A Parents Purpose
“Husband and wife have a solemn responsibility to love and care for each other and for their children. “Children are an heritage of the Lord” (Psalm 127:3). Parents have a sacred duty to rear their children in love and righteousness, to provide for their physical and spiritual needs, and to teach them to love and serve one another, observe the commandments of God, and be law-abiding citizens wherever they live. Husbands and wives—mothers and fathers—will be held accountable before God for the discharge of these obligations.

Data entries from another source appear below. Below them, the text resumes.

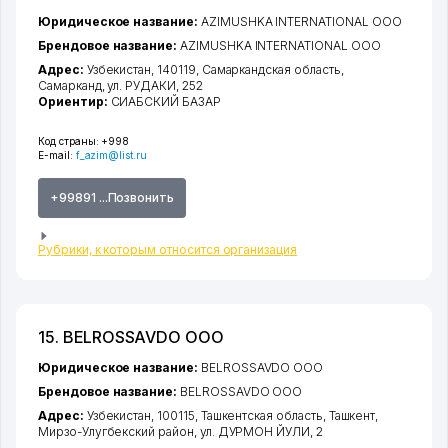
Юридическое название:
AZIMUSHKA INTERNATIONAL ООО
Брендовое название:
AZIMUSHKA INTERNATIONAL ООО
Адрес:
Узбекистан, 140119,
Самаркандская область
,
Самарканд
,
ул. РУДАКИ
, 252
Ориентир:
СИАБСКИЙ БАЗАР
Код страны:
+998
E-mail:
f_azim@list.ru
+99891 ...Позвонить
Рубрики, к которым относится организация
15. BELROSSAVDO ООО
Юридическое название:
BELROSSAVDO ООО
Брендовое название:
BELROSSAVDO ООО
Адрес:
Узбекистан, 100115,
Ташкентская область
,
Ташкент
,
Мирзо-Улугбекский район
,
ул. ДУРМОН ЙУЛИ
, 2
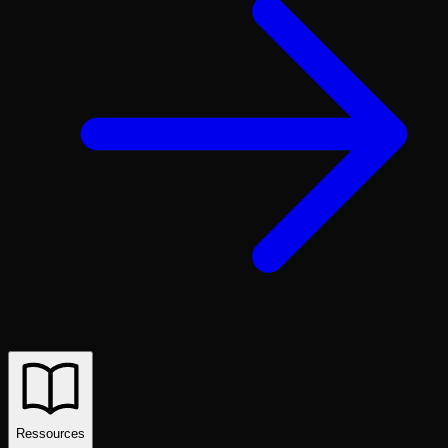
Ressources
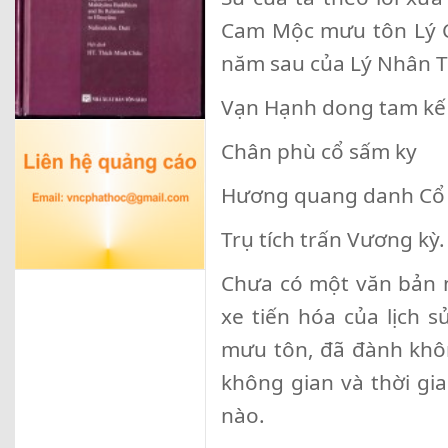
Cam Mộc mưu tôn Lý C
năm sau của Lý Nhân Tô
Vạn Hạnh dong tam kế
Chân phù cổ sấm ky
Hương quang danh Cổ
Trụ tích trấn Vương kỳ.
Chưa có một văn bản n
xe tiến hóa của lịch s
mưu tôn, đã đành khô
không gian và thời gia
nào.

The family is ordained of God. Marriage between man and woman is essential to His eternal plan. Children are entitled to birth within the bonds of matrimony, and to be reared by a father and a mother who honor marital vows with complete fidelity. Happiness in family life is most likely to be achieved when founded upon the teachings of the Lord Jesus Christ. Successful marriages and families are established and maintained on principles of faith, prayer, repentance, forgiveness, respect, love, compassion, work, and wholesome recreational activities. By divine design, fathers are to preside over their families in love and righteousness and are responsible to provide the necessities of life and protection for their families. Mothers are primarily responsible for the nurture of their children. In these sacred responsibilities, fathers and mothers are obligated to help one another as equal partners. Disability, death, or other circumstances may necessitate individual adaptation. Extended families should lend support when needed.” - The Family: A Proclamation to the World
As stated above, a parents purpose is to teach a child and love them. Parents will be held accountable to God for following through with these things. One of the things that stood out to me the most was the last sentence in the above quote. “extended families should lend support when needed.” This stuck out to me because when I was single and living with my family my extended family would have been grandparents and uncles and Aunts and so on. Although, now that I am married my family is my husband and I. Now my extended family are my parents and sisters. They are there for me when I need support. My parents weren’t perfect, no parent is, but they did prepare me well for living with my husband. They taught me how to serve, how to love, how to listen and be a comfort. They taught me to pray in times of hardship and they told me that no matter what I do or where I go they will always love me the same. Now i understand that they did not say that so i can go see how far i can push that until they take it back but i see it more as a comfort. i took this as things that i say or do in moments of high emotion or stress, my parents will be understanding and forgiving of those things. at least this is how I understood it. I can’t say i understand what’s it’s like to be a parent but i know it involves sacrifice. an example of this would be my husband when he was little. He had a single mother who worked countless hours a day to make my husbands life comfortable when he was little. She sacrificed time with her child to make sure he had food, clothes, a home and some extras. That is what she had to sacrifice at the time, but now that my husband is grown and married she gives both of us her attention and her time even though she doesn’t have to. I know that all parents out there who are trying their best will be blessed and i wish strength and comfort for all of them.